- Tareas pendientes
1 > Indica si cada afirmación concuerda con el fragmento sobre el balance de seguridad vial de 2008. Responde sí o no y cita literalmente las palabras del fragmento que lo deciden.
(a) En 2008 murieron menos personas en accidentes de tráfico que en 1964.
(b) Las muertes en accidentes de motocicleta bajaron de 423 a 306 en el último año.
(c) Los desplazamientos por carretera aumentaron un 5%.
2 > Prolonga, por favor, el fragmento sobre el balance de seguridad vial de 2008 a partir de su última oración.

Rubalcaba presentó ayer los datos definitivos del Balance de Seguridad Vial 2008. La cifra total de víctimas por accidentes de tráfico en 2008 (2.181 muertes) ha sido la más baja en España desde el año 1964, cuando hubo 1.997 fallecidos. Pero en aquella ocasión, el parque de automóviles era 15 veces inferior al actual, explicó Rubalcaba. En 1964 se produjeron 1.000 muertes por cada millón de vehículos. La media actual es de 70 víctimas mortales.

Las estadísticas de la Dirección General de Tráfico (DGT) destacan un descenso de 560 víctimas (20,4%) respecto al año 2007, lo que convierte a 2008 en el quinto año consecutivo de reducción de la siniestralidad en las carreteras. Todos los tramos de edad, meses y tipos de vías han mejorado sus resultados.

El Plan de Seguridad Vial de Motos puesto en marcha en 2007 'está funcionando', aseguró Rubalcaba, que destacó la reducción del número de muertos en accidentes de motocicleta: de 423 a 306 en el último año (un 27,7% menos).

El efecto de la crisis también se ha notado en las carreteras, con una reducción de un 5% de los desplazamientos consecuencia, fundamentalmente, 'del precio de la gasolina y de la situación económica', detalló el ministro. Sin embargo, de haberse mantenido las mismas salidas que en 2007, el balance de muertes sólo habría aumentado un 1% más.

- Filas registradas
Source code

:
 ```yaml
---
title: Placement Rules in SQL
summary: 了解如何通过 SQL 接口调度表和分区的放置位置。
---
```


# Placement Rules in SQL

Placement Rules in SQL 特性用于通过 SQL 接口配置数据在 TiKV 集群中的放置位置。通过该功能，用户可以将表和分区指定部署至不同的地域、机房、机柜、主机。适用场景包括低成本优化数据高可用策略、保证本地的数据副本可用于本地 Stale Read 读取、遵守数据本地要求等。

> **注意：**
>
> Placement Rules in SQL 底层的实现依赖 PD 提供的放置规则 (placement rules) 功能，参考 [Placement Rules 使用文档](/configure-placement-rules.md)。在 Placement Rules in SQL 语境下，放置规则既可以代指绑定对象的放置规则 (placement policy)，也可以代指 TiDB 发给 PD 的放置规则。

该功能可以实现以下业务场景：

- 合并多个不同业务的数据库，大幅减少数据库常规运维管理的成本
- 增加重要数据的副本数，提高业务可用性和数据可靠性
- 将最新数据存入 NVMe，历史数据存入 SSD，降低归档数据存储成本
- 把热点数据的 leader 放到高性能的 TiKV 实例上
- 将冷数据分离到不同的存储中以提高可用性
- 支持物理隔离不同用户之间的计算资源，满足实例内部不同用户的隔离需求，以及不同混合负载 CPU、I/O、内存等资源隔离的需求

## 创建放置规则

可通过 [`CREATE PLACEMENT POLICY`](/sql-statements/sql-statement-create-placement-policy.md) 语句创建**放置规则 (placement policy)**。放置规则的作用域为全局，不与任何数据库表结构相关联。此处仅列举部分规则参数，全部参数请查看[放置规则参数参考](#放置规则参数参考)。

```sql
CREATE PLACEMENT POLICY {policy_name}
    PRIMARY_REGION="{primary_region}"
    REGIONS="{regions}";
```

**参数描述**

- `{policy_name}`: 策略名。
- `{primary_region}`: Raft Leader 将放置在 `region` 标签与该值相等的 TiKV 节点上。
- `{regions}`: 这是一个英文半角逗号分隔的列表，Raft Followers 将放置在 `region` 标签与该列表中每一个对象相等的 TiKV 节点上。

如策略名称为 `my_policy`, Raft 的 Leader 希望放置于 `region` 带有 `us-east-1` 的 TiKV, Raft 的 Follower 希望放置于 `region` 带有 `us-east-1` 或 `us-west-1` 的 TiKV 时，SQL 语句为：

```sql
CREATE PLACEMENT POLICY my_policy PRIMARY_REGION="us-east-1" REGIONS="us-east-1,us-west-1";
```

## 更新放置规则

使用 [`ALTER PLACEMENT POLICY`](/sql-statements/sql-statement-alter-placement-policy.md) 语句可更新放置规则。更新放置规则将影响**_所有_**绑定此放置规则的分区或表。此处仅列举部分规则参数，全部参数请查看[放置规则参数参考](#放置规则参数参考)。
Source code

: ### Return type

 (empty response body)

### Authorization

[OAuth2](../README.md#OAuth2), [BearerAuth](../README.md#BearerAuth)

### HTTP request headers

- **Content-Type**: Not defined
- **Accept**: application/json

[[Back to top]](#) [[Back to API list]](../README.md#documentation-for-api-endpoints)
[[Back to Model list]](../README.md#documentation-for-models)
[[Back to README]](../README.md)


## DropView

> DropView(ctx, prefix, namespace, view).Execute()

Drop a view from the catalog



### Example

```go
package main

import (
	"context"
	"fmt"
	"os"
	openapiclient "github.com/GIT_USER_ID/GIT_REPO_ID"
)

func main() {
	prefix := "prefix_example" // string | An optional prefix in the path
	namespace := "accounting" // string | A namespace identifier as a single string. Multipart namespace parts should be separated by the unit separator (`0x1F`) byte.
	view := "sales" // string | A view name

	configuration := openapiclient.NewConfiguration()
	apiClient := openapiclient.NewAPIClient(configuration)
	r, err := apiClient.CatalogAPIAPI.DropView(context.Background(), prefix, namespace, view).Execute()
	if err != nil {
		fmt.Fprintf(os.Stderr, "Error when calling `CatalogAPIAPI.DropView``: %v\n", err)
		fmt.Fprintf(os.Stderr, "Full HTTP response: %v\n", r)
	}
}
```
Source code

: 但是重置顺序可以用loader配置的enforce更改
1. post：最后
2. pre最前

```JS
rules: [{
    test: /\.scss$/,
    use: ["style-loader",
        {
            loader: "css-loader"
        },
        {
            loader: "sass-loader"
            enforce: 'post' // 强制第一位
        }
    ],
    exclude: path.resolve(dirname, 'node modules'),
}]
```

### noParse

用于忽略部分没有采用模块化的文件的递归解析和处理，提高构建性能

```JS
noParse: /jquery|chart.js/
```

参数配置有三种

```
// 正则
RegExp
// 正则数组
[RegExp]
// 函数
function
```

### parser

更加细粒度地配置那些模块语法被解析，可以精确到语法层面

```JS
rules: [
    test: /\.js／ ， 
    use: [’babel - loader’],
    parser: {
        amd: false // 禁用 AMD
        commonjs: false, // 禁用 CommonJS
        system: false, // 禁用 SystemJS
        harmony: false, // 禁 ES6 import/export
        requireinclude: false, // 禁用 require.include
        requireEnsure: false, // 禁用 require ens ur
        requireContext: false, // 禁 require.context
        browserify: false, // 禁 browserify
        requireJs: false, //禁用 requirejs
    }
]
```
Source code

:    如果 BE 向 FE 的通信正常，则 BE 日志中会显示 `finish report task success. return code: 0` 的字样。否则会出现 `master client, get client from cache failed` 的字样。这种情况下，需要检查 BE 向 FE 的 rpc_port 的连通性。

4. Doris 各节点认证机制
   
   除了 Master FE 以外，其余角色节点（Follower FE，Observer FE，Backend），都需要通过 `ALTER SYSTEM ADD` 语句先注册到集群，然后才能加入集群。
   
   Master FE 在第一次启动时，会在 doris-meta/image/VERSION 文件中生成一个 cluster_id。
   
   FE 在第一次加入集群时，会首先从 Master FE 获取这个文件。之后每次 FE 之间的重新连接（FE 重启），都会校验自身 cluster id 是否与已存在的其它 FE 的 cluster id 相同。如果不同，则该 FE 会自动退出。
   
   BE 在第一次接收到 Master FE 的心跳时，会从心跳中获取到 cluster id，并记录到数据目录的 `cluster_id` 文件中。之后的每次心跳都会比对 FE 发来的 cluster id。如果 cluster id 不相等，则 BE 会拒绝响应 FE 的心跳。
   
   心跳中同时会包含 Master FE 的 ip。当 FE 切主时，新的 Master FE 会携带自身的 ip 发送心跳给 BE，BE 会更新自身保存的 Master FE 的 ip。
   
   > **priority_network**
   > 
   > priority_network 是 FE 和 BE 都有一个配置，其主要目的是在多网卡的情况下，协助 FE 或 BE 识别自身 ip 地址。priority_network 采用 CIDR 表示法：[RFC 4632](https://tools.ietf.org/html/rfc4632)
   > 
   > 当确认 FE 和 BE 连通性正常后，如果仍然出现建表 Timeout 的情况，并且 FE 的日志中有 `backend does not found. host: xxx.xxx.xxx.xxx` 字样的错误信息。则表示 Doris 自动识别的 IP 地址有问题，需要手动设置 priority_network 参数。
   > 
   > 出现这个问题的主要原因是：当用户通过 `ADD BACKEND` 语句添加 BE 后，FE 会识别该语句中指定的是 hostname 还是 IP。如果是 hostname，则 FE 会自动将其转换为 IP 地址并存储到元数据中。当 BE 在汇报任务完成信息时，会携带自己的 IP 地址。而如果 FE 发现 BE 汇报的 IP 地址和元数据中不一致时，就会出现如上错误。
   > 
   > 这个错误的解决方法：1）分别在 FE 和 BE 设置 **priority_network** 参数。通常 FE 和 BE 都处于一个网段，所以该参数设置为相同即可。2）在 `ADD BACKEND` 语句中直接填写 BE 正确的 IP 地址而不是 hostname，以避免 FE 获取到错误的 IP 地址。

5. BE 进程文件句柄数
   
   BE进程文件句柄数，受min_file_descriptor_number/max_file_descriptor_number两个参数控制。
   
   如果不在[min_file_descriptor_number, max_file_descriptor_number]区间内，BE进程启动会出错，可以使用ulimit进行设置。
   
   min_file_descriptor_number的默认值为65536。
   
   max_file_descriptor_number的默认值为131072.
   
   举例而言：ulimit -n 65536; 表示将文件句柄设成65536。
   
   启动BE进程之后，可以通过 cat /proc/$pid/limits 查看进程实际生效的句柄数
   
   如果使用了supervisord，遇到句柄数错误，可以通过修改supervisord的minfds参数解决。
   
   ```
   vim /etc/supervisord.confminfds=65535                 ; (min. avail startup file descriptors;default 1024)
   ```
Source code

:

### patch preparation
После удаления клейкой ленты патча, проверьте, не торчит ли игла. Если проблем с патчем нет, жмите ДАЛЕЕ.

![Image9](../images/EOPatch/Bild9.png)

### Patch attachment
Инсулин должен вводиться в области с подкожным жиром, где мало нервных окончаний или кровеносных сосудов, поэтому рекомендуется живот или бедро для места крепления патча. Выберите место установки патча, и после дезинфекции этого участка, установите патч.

- Tus respuestas
1 >
(a) No: «(2.181 muertes) ha sido la más baja en España desde el año 1964, cuando hubo 1.997 fallecidos».
(b) Sí: «de 423 a 306 en el último año».
(c) No: «con una reducción de un 5% de los desplazamientos».

2 >
Las asociaciones vinculan la bajada de víctimas al temor a las sanciones más que a la crisis o a la simple concienciación ciudadana. Desde el 1 de julio de 2006, cuando entró en vigor la ley del carné por puntos, un millón y medio de conductores han perdido algún punto de su permiso de circulación, y hasta 14.000 se han quedado sin carné. Además, se han tramitado 1.220.000 denuncias por exceso de velocidad en los últimos diez meses.

El descenso en el número de muertes se enmarca dentro de las líneas generales que la Unión Europea (UE) mantiene desde 2001. Todos los países, excepto Rumanía, han visto descender sus accidentes. En este periodo, las carreteras de los 27 estados miembros han recogido una reducción media de la siniestralidad del 27% (España ocupa el cuarto lugar, con un 42%) porque 'los conductores son cada vez más prudentes, utilizan más el casco y el cinturón, y beben menos alcohol al volante', destacó el ministro.

Las asociaciones de conductores son, sin embargo, menos optimistas. Temen que este año se produzca un repunte de cifras, como ya ha ocurrido en países como Francia. Rubal-caba reconoció que 'según vas avanzando, los márgenes de actuación se van estrechando', pero afirmó que la reforma del Código Penal o el carné por puntos 'no han agotado su efecto positivo y todavía les queda recorrido'.

En España, ha aumentado el uso del cinturón de seguridad y del casco (el 22% y el 5% de las víctimas no los llevaba puestos en 2008, frente al 34% y el 10% de 2003). Además, los conductores que dieron positivo en los controles de alcoholemia pasaron del 4,2% en 2003 al 1,9% en 2008. Por otro lado, las multas por exceso de velocidad para quienes rebasaron los 140 kilómetros/hora se redujeron del 6,8% de 2005 al 0,8% del año pasado.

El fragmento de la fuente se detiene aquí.